%%

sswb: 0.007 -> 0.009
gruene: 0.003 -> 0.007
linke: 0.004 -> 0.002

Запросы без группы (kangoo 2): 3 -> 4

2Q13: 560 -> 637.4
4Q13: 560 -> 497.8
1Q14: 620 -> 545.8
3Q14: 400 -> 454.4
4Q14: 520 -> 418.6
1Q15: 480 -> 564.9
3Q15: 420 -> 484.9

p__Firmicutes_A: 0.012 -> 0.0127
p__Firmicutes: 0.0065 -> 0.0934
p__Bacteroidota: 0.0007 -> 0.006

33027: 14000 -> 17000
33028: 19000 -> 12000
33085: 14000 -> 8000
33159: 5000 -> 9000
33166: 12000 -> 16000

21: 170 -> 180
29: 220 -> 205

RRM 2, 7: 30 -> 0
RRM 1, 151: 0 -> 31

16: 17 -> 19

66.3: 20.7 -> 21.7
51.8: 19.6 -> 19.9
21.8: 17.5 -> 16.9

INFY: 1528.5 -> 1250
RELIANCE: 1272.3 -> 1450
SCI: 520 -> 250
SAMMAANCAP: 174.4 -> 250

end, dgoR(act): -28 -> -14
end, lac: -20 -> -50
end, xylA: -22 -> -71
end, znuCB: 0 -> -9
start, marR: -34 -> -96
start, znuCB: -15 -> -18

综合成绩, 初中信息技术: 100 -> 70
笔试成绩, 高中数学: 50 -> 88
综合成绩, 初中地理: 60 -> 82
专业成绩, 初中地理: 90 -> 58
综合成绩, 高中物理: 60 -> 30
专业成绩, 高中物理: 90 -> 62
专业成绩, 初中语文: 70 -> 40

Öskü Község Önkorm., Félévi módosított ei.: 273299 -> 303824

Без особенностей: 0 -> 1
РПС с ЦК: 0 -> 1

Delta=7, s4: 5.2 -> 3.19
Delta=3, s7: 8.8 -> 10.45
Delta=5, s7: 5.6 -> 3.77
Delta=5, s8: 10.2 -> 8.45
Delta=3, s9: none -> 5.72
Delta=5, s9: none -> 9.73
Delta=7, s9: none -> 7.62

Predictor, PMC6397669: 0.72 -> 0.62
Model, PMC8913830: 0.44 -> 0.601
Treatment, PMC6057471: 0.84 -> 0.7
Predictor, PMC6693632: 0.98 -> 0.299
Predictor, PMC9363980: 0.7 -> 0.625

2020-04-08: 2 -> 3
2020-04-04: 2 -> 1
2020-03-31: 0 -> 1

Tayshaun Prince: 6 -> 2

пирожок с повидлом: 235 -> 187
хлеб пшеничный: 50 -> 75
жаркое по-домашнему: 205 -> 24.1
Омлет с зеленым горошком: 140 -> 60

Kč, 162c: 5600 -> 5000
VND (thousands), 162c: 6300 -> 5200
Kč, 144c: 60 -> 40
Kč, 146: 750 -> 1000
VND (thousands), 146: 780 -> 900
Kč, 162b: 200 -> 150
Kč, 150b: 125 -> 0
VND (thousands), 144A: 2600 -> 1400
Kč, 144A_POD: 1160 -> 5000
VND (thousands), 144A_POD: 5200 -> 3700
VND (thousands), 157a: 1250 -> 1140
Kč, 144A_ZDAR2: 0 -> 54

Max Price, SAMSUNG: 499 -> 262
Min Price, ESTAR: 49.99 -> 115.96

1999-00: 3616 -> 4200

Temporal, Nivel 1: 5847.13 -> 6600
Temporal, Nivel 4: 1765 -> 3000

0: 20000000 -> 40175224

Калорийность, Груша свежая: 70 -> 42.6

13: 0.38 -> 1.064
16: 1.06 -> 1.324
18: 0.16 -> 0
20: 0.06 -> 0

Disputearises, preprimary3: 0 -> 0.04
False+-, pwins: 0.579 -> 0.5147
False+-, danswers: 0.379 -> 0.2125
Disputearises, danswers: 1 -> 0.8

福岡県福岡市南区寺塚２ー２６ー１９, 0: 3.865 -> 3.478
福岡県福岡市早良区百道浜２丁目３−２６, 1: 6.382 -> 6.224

%%

### Task goal
What is the number of lines above that hold the string "none"? Answer with that number alone.

### Result of the task
3